What is being asked: The line containing "M108,1128l631,185 201,91 552,300c81,38" marks the start; repeat it and every following line exactly through the end of the entries.

━━━━━ Stored data

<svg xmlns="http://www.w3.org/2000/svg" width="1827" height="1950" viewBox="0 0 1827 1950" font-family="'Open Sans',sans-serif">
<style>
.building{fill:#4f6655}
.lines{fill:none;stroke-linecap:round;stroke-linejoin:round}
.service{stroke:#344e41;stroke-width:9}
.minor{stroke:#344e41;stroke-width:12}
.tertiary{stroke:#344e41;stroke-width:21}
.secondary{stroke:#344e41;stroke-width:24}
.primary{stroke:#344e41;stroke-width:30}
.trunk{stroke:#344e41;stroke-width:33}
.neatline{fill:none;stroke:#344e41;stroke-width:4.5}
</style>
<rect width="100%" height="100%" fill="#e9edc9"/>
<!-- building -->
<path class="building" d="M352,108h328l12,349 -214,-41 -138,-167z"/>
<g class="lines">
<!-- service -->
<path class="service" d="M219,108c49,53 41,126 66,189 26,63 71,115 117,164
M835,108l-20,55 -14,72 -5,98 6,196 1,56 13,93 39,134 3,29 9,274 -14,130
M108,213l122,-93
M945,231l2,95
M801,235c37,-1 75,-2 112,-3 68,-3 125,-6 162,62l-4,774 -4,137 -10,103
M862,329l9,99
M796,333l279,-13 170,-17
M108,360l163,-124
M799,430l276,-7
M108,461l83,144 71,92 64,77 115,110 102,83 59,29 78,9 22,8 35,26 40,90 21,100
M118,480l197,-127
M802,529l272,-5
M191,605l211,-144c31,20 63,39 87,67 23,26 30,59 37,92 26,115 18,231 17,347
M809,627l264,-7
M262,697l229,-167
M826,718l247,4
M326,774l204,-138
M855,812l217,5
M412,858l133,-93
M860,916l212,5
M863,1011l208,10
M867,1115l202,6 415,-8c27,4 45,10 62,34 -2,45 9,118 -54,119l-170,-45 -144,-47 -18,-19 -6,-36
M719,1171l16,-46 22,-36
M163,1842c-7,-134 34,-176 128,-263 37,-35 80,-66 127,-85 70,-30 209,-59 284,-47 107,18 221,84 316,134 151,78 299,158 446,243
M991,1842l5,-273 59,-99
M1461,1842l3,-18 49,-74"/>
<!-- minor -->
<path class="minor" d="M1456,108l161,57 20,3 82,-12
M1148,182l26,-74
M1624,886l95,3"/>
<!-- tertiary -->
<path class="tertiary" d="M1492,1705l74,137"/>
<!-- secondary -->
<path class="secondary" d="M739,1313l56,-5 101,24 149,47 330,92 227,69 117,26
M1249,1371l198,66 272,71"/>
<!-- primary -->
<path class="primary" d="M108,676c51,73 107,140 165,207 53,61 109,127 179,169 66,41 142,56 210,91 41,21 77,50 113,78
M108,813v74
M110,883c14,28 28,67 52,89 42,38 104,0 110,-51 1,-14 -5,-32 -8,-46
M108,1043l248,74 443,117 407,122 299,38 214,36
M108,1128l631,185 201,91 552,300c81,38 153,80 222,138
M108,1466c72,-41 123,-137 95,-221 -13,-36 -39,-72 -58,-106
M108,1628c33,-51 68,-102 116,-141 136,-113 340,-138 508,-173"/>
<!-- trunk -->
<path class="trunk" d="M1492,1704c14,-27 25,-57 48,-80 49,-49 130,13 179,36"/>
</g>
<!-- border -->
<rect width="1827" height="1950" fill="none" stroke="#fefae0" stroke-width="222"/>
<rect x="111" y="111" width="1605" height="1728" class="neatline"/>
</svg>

━━━━━━━━━━

Response:
M108,1128l631,185 201,91 552,300c81,38 153,80 222,138
M108,1466c72,-41 123,-137 95,-221 -13,-36 -39,-72 -58,-106
M108,1628c33,-51 68,-102 116,-141 136,-113 340,-138 508,-173"/>
<!-- trunk -->
<path class="trunk" d="M1492,1704c14,-27 25,-57 48,-80 49,-49 130,13 179,36"/>
</g>
<!-- border -->
<rect width="1827" height="1950" fill="none" stroke="#fefae0" stroke-width="222"/>
<rect x="111" y="111" width="1605" height="1728" class="neatline"/>
</svg>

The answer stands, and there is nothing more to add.